A Igreja e a Política
A Igreja e a Política militam em esferas diferentes, mas nem por isso antagônicas, pois cada uma cumpre sua vocação dentro da esfera a que se propõem. Elas militam em esferas diferentes porque possuem naturezas distintas, isto é, a Igreja adora a Cristo, proclamando o seu evangelho através de palavras e ações, enquanto a Política legisla e administra a “polis” (daí o nome política), para o bem-estar de seus cidadãos. Martin Luther King Jr. disse que “a igreja não deve ser a ferramenta do Estado, mas a sua consciência”, demonstrando bem as duas esferas de ação. Contudo, nós cristãos, devemos ser bons cidadãos da “polis” do homem e da “polis” de Deus ou, nas palavras de Agostinho, da cidade dos homens e da cidade de Deus, demonstrando assim nossa dupla cidadania.
Aproximam-se as eleições. Os ânimos de muitos tendem a se acirrarem. Como em todo país democrático o voto é um direito e uma imensa responsabilidade. O voto não tem preço, mas tem conseqüências. Sua má utilização perpetua a esteira de corrupção, jogos de poder e de interesses pessoais. Temos a responsabilidade, como cidadãos da polis, de nortear nossas escolhas pelo padrão ético das Escrituras Sagradas com liberdade de opção, mas submissos a nossa regra de fé e prática, a Palavra de Deus. Nossas escolhas na hora do voto devem se fundamentar, portanto, na natureza da política e na natureza do evangelho. Vou explicar.
Como natureza da política está o atendimento aos interesses fundamentais da população, a saber: a administração pública de acordo com a lei; a promoção do crescimento social, educacional e econômico; o cuidado e ampliação da infra-estrutura básica para uma vida digna e saudável; o cultivo da cultura nacional, saúde e lazer; o cuidado com a saúde e a segurança pública; a promoção de liberdades individuais cerceada pelo bem geral da comunidade; dentre outras.

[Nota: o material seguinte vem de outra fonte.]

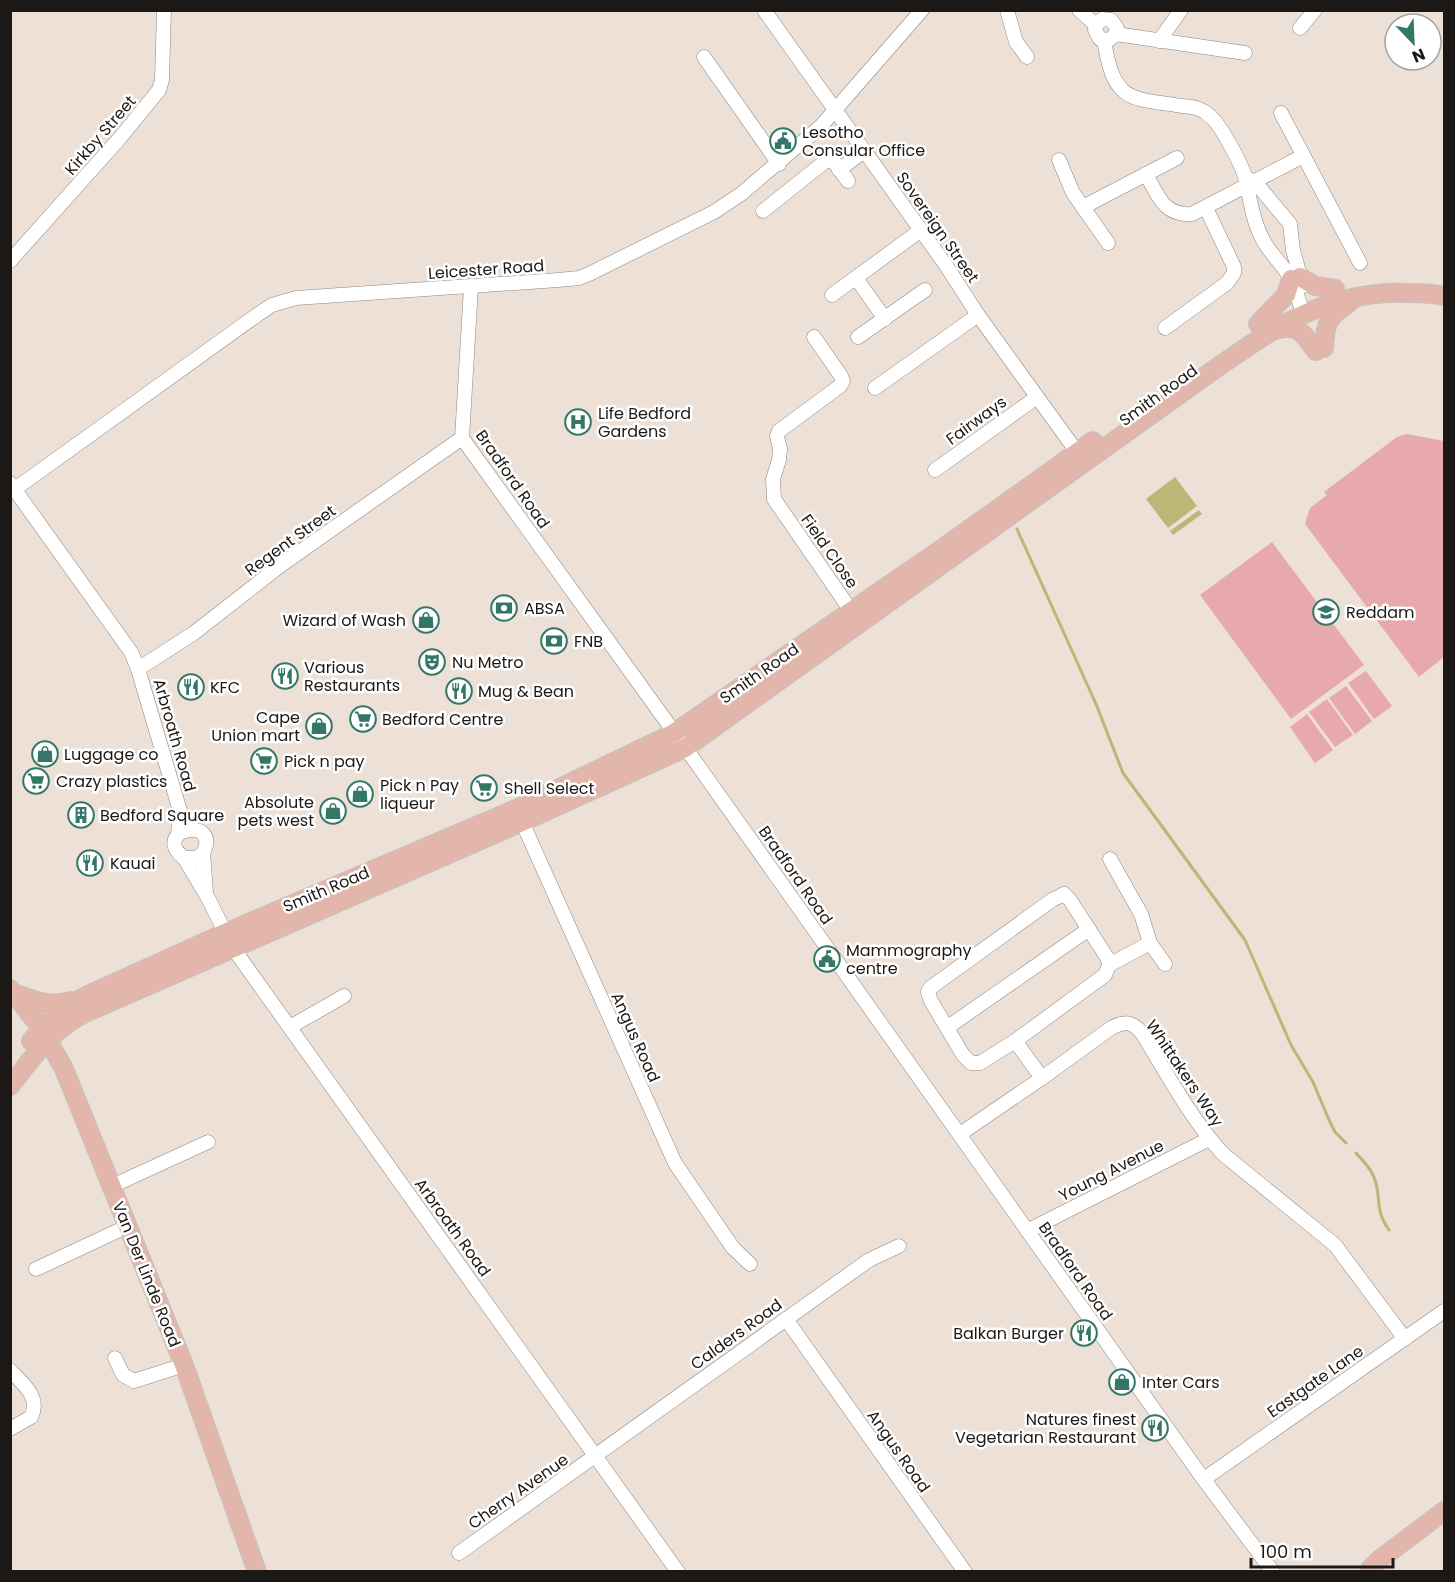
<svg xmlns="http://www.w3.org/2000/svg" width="1455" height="1582" font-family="Poppins,sans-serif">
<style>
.garden{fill:#e7a9ad}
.water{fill:#bab777}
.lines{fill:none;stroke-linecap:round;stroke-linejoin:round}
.stream{stroke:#bab777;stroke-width:3}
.minor-casing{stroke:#90857d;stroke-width:15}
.major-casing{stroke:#c4c3c2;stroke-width:20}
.minor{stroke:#fff;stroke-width:14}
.major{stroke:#e2b6aa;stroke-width:18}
.labels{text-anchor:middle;stroke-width:5;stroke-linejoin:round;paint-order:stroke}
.poi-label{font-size:16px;fill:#1c1815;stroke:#fff;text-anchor:start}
.street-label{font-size:16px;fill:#1c1815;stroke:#fff}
</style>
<rect width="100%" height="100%" fill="#ece0d7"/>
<g class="garden">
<path d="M1407,434L1444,441V657L1419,677L1305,524L1310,508L1327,495L1324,492L1397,437Z"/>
<path d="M1272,542L1364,665L1291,719L1200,595Z"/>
<path d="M1366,671L1392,706L1374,719L1348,683Z"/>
<path d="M1346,686L1372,721L1355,734L1329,698Z"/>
<path d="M1327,699L1353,735L1335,747L1309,712Z"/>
<path d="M1307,714L1333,750L1315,763L1290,727Z"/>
</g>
<g class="water">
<path d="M1175,477L1197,506L1168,528L1146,499Z"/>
<path d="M1199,510L1202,514L1173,535L1170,531Z"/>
</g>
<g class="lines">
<g class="stream">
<path d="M1017,529L1096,704L1123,773L1245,940L1291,1045L1313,1082L1329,1120L1335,1132L1346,1143"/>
<path d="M1356,1153C1363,1161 1372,1169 1375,1180C1382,1202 1374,1208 1389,1230"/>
</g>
<g class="minor-casing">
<g id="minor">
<path d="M764,10L945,264L978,315L1082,459"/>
<path d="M1007,10L1016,42L1027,57"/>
<path d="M1079,10L1096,25L1095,30L1100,39L1109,40L1116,34L1117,28L1111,20L1102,19L1096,25"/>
<path d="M1300,28L1315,10"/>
<path d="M1116,34L1245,53"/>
<path d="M1104,40C1114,103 1129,98 1183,106C1195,107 1204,109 1212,118C1221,126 1242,165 1245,177C1250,196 1252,220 1262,238C1269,253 1283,264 1291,279C1296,290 1299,302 1303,313"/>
<path d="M1159,41L1181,10"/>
<path d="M704,57L779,164"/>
<path d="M1281,113L1360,263"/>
<path d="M1059,160L1073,193L1108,243"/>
<path d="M839,170L864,151"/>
<path d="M1146,174C1158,196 1164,216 1192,214L1303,156"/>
<path d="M1247,178L1255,182L1290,224L1293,250L1303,286"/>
<path d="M1083,207L1177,158"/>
<path d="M763,211L827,160L834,162L848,181"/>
<path d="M10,261L119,139L159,90L162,80L164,10"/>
<path d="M856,278L885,319"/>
<path d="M471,287L462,438L692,757L1199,1473L1273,1572"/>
<path d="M832,295L921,230"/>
<path d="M1165,328L1227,283L1234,273V267L1206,208"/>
<path d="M814,337L841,376L843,381L840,386L779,431L777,436L780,449L779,460L773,479L774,499L856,618"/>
<path d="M858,337L925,290"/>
<path d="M875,388L978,315"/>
<path d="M935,470L1037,397"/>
<path d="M10,483L131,652L138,669L180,811L178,835"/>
<path d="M15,489L257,315L272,305L296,298L558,280L579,278L589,274L714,212L741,194L821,126L922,10"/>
<path d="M138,669L194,633L281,565L462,438"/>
<path d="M519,815L675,1163L733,1248L750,1264"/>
<path d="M203,853L197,858H184C149,829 222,815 203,853L206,892"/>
<path d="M184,858L208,898L233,948L678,1572"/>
<path d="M1110,859L1141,914L1150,943L1165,964"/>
<path d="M1064,894L1070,900L1108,959L1109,965L1105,975L1015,1041L980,1063H971L963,1055L931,1001L928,992L930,988L1052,900Z"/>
<path d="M1109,965L1150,943"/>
<path d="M290,1027L344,996"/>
<path d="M948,1027L1089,929"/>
<path d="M1015,1041L1042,1078"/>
<path d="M960,1134L1042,1078L1111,1028C1124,1021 1132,1021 1142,1033C1168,1075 1190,1118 1223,1154L1335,1245L1405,1339"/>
<path d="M112,1186L208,1142"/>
<path d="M1027,1231L1209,1139"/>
<path d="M36,1269L128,1226"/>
<path d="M786,1319L965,1572"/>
<path d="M115,1358L123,1375L134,1381L184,1365"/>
<path d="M10,1370C23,1384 41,1397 31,1417L10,1429"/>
<path d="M1204,1479L1444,1311"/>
<path d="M459,1553L869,1260L899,1246"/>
</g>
</g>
<g class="major-casing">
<g id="major">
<path d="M1300,277L1315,286L1335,289"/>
<path d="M1258,324L1286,295L1291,279"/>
<path d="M1275,330C1299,323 1303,334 1316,351"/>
<path d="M1324,348C1325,322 1328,317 1350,302"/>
<path d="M10,989L42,1029L64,1069L184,1365L257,1572"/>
<path d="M16,994C35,1001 50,1007 70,1001"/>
<path d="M31,1041C50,1019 64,1007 90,994L225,933L516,809L674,733L943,548L1093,441"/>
<path d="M10,1086C35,1055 49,1032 85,1013L522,822L685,748L1208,374C1272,329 1326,290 1408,293C1420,293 1432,293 1444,296"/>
<path d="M1370,1569L1379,1560L1444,1511"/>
</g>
</g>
<use href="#minor" class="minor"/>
<use href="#major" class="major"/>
</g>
<defs>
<g id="civic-ring" transform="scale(1.35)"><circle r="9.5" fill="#fff" stroke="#357767" stroke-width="1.5"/><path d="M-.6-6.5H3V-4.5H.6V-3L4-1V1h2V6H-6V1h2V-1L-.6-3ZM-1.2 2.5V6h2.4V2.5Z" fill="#357767"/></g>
<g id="hospital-ring" transform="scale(1.35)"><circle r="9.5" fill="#fff" stroke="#357767" stroke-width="1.5"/><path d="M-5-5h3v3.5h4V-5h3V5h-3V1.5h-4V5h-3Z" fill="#357767"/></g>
<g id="bank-ring" transform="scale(1.35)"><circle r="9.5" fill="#fff" stroke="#357767" stroke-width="1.5"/><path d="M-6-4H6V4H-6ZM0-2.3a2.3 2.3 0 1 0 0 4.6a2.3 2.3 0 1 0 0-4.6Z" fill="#357767"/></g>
<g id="school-ring" transform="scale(1.35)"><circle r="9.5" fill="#fff" stroke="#357767" stroke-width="1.5"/><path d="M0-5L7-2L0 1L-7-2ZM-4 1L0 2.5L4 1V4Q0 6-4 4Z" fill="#357767"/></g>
<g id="shop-ring" transform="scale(1.35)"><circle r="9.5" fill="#fff" stroke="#357767" stroke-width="1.5"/><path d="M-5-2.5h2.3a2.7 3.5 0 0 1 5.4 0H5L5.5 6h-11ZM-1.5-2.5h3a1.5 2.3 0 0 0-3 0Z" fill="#357767"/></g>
<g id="theatre-ring" transform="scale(1.35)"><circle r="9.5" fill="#fff" stroke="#357767" stroke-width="1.5"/><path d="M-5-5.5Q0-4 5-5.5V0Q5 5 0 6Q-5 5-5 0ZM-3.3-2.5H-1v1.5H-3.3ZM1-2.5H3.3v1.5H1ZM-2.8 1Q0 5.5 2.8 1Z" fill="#357767"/></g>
<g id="restaurant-ring" transform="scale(1.35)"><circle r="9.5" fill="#fff" stroke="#357767" stroke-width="1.5"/><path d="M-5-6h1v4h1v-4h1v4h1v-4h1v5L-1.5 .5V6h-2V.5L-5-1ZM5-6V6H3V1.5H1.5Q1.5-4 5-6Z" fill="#357767"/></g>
<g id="supermarket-ring" transform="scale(1.35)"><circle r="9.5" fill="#fff" stroke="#357767" stroke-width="1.5"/><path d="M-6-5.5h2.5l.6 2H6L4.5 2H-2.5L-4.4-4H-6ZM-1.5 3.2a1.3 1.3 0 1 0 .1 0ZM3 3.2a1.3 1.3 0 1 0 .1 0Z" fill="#357767"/></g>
<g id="building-ring" transform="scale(1.35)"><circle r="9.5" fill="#fff" stroke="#357767" stroke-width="1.5"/><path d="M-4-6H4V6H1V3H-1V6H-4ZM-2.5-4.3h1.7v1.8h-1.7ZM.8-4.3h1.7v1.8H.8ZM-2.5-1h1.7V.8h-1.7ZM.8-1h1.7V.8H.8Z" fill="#357767"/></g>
</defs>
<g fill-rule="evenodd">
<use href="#civic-ring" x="783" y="141"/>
<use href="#hospital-ring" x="578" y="422"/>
<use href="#bank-ring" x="504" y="608"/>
<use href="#school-ring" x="1326" y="612"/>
<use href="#shop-ring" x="426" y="620"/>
<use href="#bank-ring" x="554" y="641"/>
<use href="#theatre-ring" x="432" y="662"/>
<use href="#restaurant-ring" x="285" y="676"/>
<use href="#restaurant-ring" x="191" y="687"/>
<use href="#restaurant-ring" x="459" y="691"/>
<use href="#supermarket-ring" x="363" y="719"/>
<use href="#shop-ring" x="319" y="726"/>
<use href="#shop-ring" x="45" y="754"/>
<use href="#supermarket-ring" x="264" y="761"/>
<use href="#supermarket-ring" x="36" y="781"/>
<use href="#supermarket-ring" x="484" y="788"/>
<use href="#shop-ring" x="360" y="794"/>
<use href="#shop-ring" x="333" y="811"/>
<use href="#building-ring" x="81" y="815"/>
<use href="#restaurant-ring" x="90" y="863"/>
<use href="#civic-ring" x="827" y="959"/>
<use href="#restaurant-ring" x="1084" y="1333"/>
<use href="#shop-ring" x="1122" y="1382"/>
<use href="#restaurant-ring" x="1155" y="1428"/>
</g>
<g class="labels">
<g class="poi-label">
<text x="802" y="138">Lesotho<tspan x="802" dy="18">Consular Office</tspan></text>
<text x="598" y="419">Life Bedford<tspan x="598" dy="18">Gardens</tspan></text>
<text x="524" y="614">ABSA</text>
<text x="1346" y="618">Reddam</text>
<text x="406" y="626" text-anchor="end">Wizard of Wash</text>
<text x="574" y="647">FNB</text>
<text x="452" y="668">Nu Metro</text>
<text x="304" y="673">Various<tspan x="304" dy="18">Restaurants</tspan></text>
<text x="210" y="693">KFC</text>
<text x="478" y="697">Mug &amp; Bean</text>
<text x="300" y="723" text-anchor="end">Cape<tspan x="300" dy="18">Union mart</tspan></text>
<text x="382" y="725">Bedford Centre</text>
<text x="64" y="760">Luggage co</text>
<text x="284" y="767">Pick n pay</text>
<text x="56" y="787">Crazy plastics</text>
<text x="380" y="791">Pick n Pay<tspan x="380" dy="18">liqueur</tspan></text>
<text x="504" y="794">Shell Select</text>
<text x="314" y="808" text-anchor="end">Absolute<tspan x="314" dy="18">pets west</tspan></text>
<text x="100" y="821">Bedford Square</text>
<text x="110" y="869">Kauai</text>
<text x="846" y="956">Mammography<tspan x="846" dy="18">centre</tspan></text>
<text x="1064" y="1339" text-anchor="end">Balkan Burger</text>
<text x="1142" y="1388">Inter Cars</text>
<text x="1136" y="1425" text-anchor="end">Natures finest<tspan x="1136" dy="18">Vegetarian Restaurant</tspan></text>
</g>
<g class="street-label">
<text transform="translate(100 135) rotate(-49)" y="6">Kirkby Street</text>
<text transform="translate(938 227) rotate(55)" y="6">Sovereign Street</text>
<text transform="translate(486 269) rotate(-4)" y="6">Leicester Road</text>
<text transform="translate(1158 395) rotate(-36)" y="6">Smith Road</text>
<text transform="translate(976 420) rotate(-36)" y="6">Fairways</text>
<text transform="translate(513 479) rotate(55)" y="6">Bradford Road</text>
<text transform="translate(290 540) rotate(-36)" y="6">Regent Street</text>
<text transform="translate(830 551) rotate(55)" y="6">Field Close</text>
<text transform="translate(759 673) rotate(-35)" y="6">Smith Road</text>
<text transform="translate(175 735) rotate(74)" y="6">Arbroath Road</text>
<text transform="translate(796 875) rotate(55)" y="6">Bradford Road</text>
<text transform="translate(326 889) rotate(-23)" y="6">Smith Road</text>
<text transform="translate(636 1037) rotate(66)" y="6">Angus Road</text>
<text transform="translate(1185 1073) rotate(56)" y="6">Whittakers Way</text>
<text transform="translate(1111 1170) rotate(-27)" y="6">Young Avenue</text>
<text transform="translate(453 1227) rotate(54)" y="6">Arbroath Road</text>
<text transform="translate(1076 1271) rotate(55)" y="6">Bradford Road</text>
<text transform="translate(147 1274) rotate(68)" y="6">Van Der Linde Road</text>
<text transform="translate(736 1334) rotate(-36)" y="6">Calders Road</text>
<text transform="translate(1315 1381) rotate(-35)" y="6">Eastgate Lane</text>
<text transform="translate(899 1451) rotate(55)" y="6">Angus Road</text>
<text transform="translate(518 1491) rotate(-35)" y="6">Cherry Avenue</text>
</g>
</g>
<rect width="1455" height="1582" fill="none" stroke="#1c1815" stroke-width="24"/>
<g transform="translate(1413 42) rotate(157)"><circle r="28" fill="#ffffff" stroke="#a4a3a1" stroke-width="1.5"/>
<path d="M0-4.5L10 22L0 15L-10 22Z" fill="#357767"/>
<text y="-9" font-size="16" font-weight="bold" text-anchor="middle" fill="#1c1815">N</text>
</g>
<path d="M1251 1558v9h142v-9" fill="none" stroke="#1c1815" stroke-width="3"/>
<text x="1260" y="1558" font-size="18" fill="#1c1815" stroke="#ffffff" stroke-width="4.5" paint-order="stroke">100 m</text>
</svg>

Tudo isso faz parte da natureza da política, ou seja, daquilo que se espera de uma boa política na qual o bem-estar e o desenvolvimento da comunidade são imperativos fundamentais.
Como natureza do evangelho está a proclamação da mensagem salvadora de Cristo, as missões mundiais, o amor ao próximo, a graça, a família, a compaixão pelo que sofre, a ética nas relações humanas, o perdão ao que nos agride, a santificação, a misericórdia, a honestidade e integridade na conduta, a mansidão, a humildade, dentre outras. Tudo isso faz parte da natureza do evangelho, da qual a Igreja é a sua agência vivencial e proclamadora na terra.
Cuidemos, portanto, de não misturar as esferas de ação. Uma Igreja, como instituição, que flerta com a política corre o risco de adentrar por caminhos perigosos, confundindo assim a sua vocação e natureza primordial, correndo o risco de perder sua influência e autoridade advindas de Cristo e de seu bendito evangelho. Com isso não estou dizendo que o cristão não deva se interessar por política. A política é um dom e uma vocação dada por Deus, fruto de sua graça comum, plenamente digna e necessária para o desenvolvimento humano. Quem dera se mais cristãos nascidos de novo pudessem abraçar tão sublime vocação. O que é perigoso, volto a dizer, é o envolvimento da Igreja como instituição em uma esfera que não lhe compete. O contrário também é extremamente perigoso, a saber, quando a política e o Estado interferem na Igreja, ditando-lhe regras e normas que não são da sua esfera de ação, nem de sua autoridade. A história já deu mostras do perigo da união entre a Igreja e o Estado. Vamos aprender com os erros do passado para não reeditá-los com consequências ainda piores.